Amazon Interview Question
Country: United States
pretty simple:
1) get sum of elements of array,
2) get count of elements of array,
3) {1} / {2}.
O(n).
N order statistic with modified version of Quick sort. Run time O(n).
algorithms:
pivot=partition array()
if pivot index is medium
return
else if pivot index is less then medium
recursively call the first half of array before the pivot
else
recursively call the second half of array after the pivot
using hint from the interviewer about a binary tree.
If the number of items in array is odd, then the median will be the root node of the binary search tree.
If the problem requires average of two middle elements in case length is even, then the first element is again the root node of the BST, and the second element will occur on the bigger side of the tree.
In balanced BST with odd number of elements the both sides of the tree contain equal number of elements (obviously). But in balanced BST with even number of elements one side will be bigger by 1 element (obviously as well). (This is in case we don't have duplicates among keys, let's assume this).
So, to obtain the second element in case length is even, we should do the following:
If the left side is bigger, we should take the element from it which is nearest smaller than the root element.
And if the right side is bigger, we should take the element from it which is nearest greater than or equal to the root element.
Number of nodes on left and right sides of root are not always equal even in a Balanced BST, such as Red-Black Tree. The only thing that is promised is that height of left and right do not differ by more than some small number. The best in this is an AVL tree where height do not differ by more than 1.
I think the interviewer had this in mind:
- Build a self balancing BST
- when inserting a new node, increment left and right count on each parent (depending on where the new node goes)
Now we have count of left side and right side on the root. if they are equal, root is median, if they are not, can go either back or forth in inorder traversal starting from root the required number of steps which can be calculated from how many nodes are on left and right sides of root.
Why would you do it with a binary tree? Quick select is O(n) complexity vs nlogn of binary tree. Seems like a weird hint to give. You could even sort the array which would be nlogn but much faster constant factor.
@Pratap Das, you are correct, but... There are variations on quickselect that avoid O(N^2) worst case, simplest is randomization, which still suffers from worst N^2 for specially crafted input, using median-of-medians for pivot selection, which also still vulnerable to certain inputs, and finaly Introselect, which has the same basic idea as Introsort and switches to known O(n) worst case (such as median-of-medians) in case partitioning is not effective for some input. All of that is worth at least discussing during interview, because coding might be too much in the time given.
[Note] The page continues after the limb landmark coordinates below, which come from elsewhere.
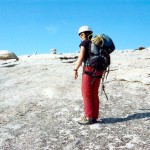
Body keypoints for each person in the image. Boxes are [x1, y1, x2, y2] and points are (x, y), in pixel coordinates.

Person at [74, 25, 104, 125]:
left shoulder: (84, 42)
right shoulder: (97, 43)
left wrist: (75, 69)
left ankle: (88, 117)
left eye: (82, 34)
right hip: (99, 71)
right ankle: (94, 116)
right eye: (80, 35)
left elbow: (81, 57)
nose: (81, 36)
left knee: (86, 94)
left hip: (88, 70)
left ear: (85, 34)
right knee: (94, 93)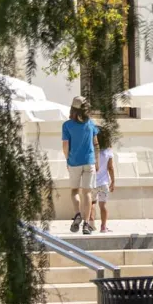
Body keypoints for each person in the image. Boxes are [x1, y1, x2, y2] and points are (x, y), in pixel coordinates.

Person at [61, 97, 100, 234]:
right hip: (89, 161)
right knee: (87, 192)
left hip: (74, 162)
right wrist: (97, 162)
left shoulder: (67, 125)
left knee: (74, 191)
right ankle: (86, 223)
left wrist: (68, 160)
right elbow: (96, 144)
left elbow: (65, 146)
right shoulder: (91, 124)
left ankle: (77, 214)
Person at [91, 128, 117, 233]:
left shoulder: (92, 151)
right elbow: (110, 168)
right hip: (104, 183)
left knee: (91, 203)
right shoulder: (108, 152)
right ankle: (103, 226)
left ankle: (91, 223)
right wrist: (113, 181)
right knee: (103, 206)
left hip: (92, 182)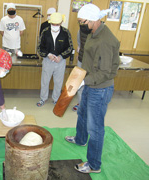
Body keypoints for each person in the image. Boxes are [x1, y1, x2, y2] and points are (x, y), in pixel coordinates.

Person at [65, 4, 120, 173]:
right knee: (82, 113)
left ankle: (94, 165)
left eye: (83, 22)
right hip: (89, 82)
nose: (82, 25)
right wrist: (81, 76)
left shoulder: (105, 40)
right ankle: (81, 139)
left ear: (93, 19)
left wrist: (83, 81)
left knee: (95, 128)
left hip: (100, 88)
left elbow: (105, 73)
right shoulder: (94, 32)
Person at [37, 12, 74, 107]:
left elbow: (70, 48)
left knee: (58, 82)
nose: (55, 26)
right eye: (53, 24)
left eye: (57, 24)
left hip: (60, 62)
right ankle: (43, 99)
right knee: (45, 81)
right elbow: (39, 48)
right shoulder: (45, 32)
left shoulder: (66, 33)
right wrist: (48, 54)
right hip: (47, 61)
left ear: (61, 23)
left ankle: (56, 99)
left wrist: (61, 56)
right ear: (50, 23)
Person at [72, 29, 88, 112]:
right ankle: (80, 103)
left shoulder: (99, 31)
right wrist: (79, 54)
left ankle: (87, 105)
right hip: (81, 60)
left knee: (90, 84)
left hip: (92, 62)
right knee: (79, 82)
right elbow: (79, 44)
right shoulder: (81, 30)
Can use quickselect to quickly find median (in O(n)).
So if length is odd, one run of quickselect (with k = middle) is enough.
Now, if the problem requires average of two middle elements in case length is even , can run quick select once and then find max on the left half of the array, which is now pivoted around the right number of the two in the middle.
If it is ok to output left of the two middle numbers, than this is again just a single quickselect.
Also, there are multiple variations of quick select that suffers from worst case O(n^2) same as quicksort, which are probably worth discussing, some variants use random to select pivot, median-of-medians is commonly known good choice, or even Introselect variant that falls back to Heapsort in case partitioning is not effective. All these help to reduce worst case of O(n^2).
So assuming some variation of quickselect is used that has worst case O(N), total complexity is O(N) for quickselect + O(N) for finding left of the two middle elements.